Am I confused? Mixing up Afghanistan with the oil spill (actually gush)? Well, in fact, in a way I am confused. Too much of what I read in the news today sounds very discouraging especially because it makes me remember so many parallels with the past. Actually, all kinds of folks are comparing the conflict between our President and his General with Truman and MacArthur. I am a great believer in the principle that the meaning of events is context dependent. That's a hard concept for many, especially our "friends" on the right because they have a very simplistic world model. They like absolutes. The context for evaluating today's civilian vs military encounter is the same context for evaluating the meaning of what is going on with the gusher in the Gulf. They both are part of today's' administration and build on the events of the past one. They both have a lot to do with how Obama will be seen years down the road. They both have to do with our situation as a Nation in a world that has deep pressing problems and needs desperately to deal with them. Read on below and I'll explain what I mean.
History has revealed itself to us in the past few decades in a way that deals with certain things we questioned, exposing their answers all too plainly. Anyone who can assign a cyclic theory to this is missing what we are all about. Global warming is real. The growing number of foods and water sources that are being poisoned as we try to feed still more people is another thing that is evolving. It is not part of some mysterious cycle. Even the "war" in Afghanistan has a clearer and clearer context as part of an evolving circumstance not to be dismissed as just another war.
When we went into Korea we were a different nation in a different world. We were newly arrogant about our nuclear weapons and MacArthur thought we should use them. Thankfully, President Truman disagreed. We all know that story. The real question is what did we learn from that? We watched the French fail in Indochina and then went right in after them and we failed. Now we have the luxury of repeating what the late USSR learned in Afghanistan. But this time it is different. We were attacked on 9/11. The culprits are there. Somehow that makes things different. Real or not there are those differences.
Meanwhile the oil keeps gushing and there is setback after setback in the attempts to stop it. Why compare these two situations? They have some things in common. Some of us believe that there are ways of "winning" in Afghanistan. Some of us believe that technology is able to do that for us. Some of us believe that we can stop the flow of oil.
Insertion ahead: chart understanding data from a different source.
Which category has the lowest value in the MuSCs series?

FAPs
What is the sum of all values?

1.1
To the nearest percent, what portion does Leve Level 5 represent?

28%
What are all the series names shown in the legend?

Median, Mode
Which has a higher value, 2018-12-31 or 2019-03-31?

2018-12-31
Some of us believe that technology can do that for us.
I believe something very different. There is no way of "winning" this war because there is nothing to win. We are fighting because we are driven to do that by some collective mentality that we can not really control.
There may be a way of stopping the oil flow but I believe that if there were we would have done it by now. Again we are victim of some collective mentality that denies the inevitable running out of oil and the suicidal nature of our consumption of the stuff.
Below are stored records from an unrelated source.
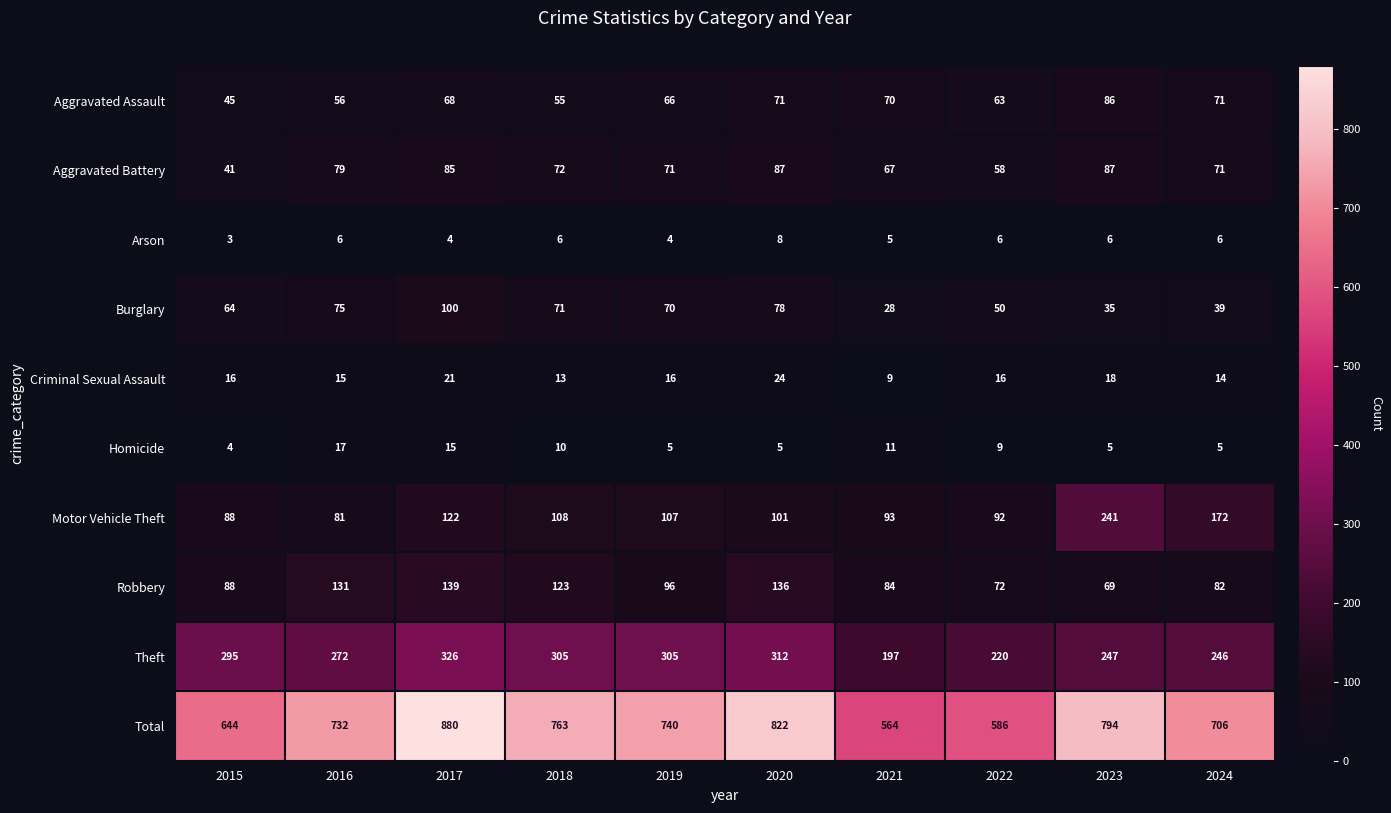

Which series changed the most between 2015 and 2016?

Total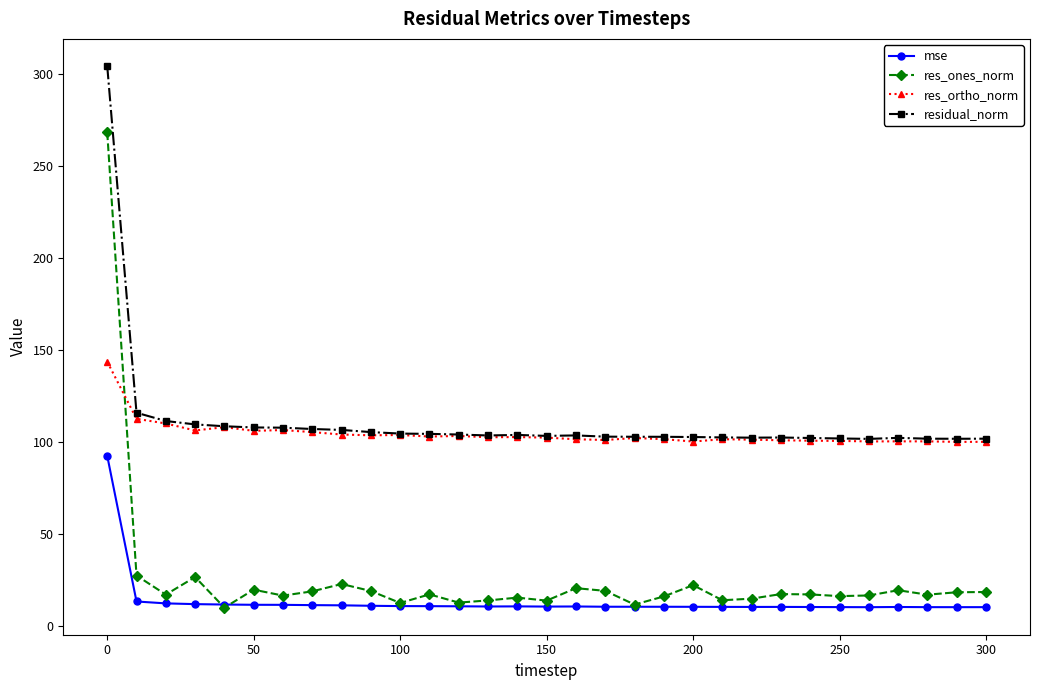

What is the minimum value shown in the chart?

10.1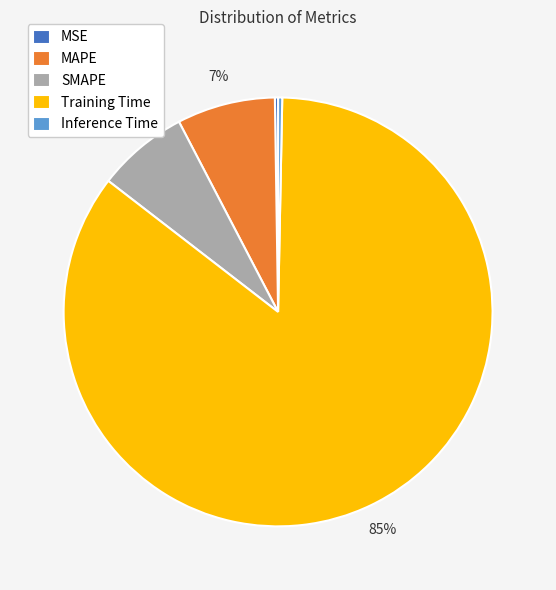

To the nearest percent, what portion does MAPE represent?

7%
Addicts understand what I am analogizing here. They know that they can look at all the facts, see the futility of their actions and then go right on doing them. they might even sit down and write about the mess they are in. The problem is that they can not break out of the pattern.
I have asked us here to look at ourselves as a Nation. We are worse than addicted to war. We refuse to put even a tiny fraction of our resources into finding peaceful alternatives to solving our problems with others. We consume at a rate that is gluttony at its worst. We do this day by day while doing this "political" stuff as if it were the cure. No it is not. Politics is only going to drag us in deeper. We need to change, not have a leader who brings us change. That failure to change is happening because we want it forced on us not to do the hard work it requires for it to really happen. We need to change. During the Vietnam War a lesson was learned by some. The only power you really have is to say loud and clear "no!". Why is it so hard? Have we really evolved into what we appear to be at this moment? People who have lost the ability to say "no!". Then we are truly no longer free people. We are slaves to a thing we have created.